--- START ---

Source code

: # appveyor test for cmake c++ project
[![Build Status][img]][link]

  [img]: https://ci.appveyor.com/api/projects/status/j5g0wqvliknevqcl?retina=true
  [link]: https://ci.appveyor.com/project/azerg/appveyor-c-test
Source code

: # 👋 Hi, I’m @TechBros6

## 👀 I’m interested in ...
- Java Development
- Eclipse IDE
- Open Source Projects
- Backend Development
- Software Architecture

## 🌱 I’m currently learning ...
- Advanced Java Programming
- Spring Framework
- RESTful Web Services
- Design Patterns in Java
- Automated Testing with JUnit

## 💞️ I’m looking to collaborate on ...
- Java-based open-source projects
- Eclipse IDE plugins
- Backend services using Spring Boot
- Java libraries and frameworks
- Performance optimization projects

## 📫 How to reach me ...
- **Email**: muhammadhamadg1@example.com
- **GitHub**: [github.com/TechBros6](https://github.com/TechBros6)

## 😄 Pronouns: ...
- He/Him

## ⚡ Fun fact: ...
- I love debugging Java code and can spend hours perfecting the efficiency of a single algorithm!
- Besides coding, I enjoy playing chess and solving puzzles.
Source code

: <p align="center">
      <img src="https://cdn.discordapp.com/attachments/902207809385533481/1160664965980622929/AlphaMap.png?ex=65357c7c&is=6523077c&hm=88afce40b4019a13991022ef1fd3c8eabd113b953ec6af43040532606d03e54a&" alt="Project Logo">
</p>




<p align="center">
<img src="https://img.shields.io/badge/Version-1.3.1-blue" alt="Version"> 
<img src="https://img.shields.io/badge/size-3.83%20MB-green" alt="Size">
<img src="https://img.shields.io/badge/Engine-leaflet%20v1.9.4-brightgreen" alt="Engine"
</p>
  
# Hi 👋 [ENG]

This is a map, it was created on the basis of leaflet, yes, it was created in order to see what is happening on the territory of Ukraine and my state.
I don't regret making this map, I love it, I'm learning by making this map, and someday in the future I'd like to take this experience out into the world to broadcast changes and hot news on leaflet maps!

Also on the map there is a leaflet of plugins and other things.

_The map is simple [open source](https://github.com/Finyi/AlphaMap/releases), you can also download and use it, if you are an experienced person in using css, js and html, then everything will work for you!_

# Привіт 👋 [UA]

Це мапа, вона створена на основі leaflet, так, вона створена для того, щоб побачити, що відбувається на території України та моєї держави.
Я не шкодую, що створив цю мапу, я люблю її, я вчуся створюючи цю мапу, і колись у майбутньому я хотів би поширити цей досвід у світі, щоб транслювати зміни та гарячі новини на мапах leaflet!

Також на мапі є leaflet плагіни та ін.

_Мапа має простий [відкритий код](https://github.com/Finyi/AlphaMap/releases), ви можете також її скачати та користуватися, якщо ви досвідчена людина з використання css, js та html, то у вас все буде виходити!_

--- END ---

- WHAT YOU NEED TO DO: Copy out, word for word, the lines of the listing starting with the line that contains "# Привіт 👋 [UA]" and going on through the end of the listing.

- SOLUTION TO THE PROBLEM:
# Привіт 👋 [UA]

Це мапа, вона створена на основі leaflet, так, вона створена для того, щоб побачити, що відбувається на території України та моєї держави.
Я не шкодую, що створив цю мапу, я люблю її, я вчуся створюючи цю мапу, і колись у майбутньому я хотів би поширити цей досвід у світі, щоб транслювати зміни та гарячі новини на мапах leaflet!

Також на мапі є leaflet плагіни та ін.

_Мапа має простий [відкритий код](https://github.com/Finyi/AlphaMap/releases), ви можете також її скачати та користуватися, якщо ви досвідчена людина з використання css, js та html, то у вас все буде виходити!_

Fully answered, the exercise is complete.